**Stored data:**
☆ ☆ ☆ ☆ ☆

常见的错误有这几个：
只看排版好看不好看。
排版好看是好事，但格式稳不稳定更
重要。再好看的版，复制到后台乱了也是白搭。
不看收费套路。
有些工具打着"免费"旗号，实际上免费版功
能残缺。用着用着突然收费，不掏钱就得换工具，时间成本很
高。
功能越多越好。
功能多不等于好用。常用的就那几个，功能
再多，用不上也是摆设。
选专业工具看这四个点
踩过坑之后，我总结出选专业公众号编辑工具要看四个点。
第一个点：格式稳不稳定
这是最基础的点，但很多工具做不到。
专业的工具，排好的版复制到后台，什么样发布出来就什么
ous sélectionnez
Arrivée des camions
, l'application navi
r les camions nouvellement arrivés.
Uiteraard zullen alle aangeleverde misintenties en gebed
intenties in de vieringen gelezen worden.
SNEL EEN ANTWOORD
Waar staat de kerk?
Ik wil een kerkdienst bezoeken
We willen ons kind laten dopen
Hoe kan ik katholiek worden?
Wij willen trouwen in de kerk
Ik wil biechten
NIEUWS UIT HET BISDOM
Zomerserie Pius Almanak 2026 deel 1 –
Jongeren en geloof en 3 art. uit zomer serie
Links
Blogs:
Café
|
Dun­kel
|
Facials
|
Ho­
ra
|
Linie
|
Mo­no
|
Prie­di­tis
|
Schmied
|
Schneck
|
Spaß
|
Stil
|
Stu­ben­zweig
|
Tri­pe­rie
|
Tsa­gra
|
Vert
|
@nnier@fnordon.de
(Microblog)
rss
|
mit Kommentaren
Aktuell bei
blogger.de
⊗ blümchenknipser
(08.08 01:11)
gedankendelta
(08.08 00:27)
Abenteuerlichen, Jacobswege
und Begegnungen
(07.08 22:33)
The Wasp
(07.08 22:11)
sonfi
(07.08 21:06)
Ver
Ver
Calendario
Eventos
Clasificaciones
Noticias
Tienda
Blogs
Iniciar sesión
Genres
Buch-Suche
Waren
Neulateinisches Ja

☆ ☆ ☆ ☆ ☆

**EXERCISE:** Show each line of the listing above that contains the word "willen", matching case exactly.

**ANSWER BELOW:**
We willen ons kind laten dopen
Wij willen trouwen in de kerk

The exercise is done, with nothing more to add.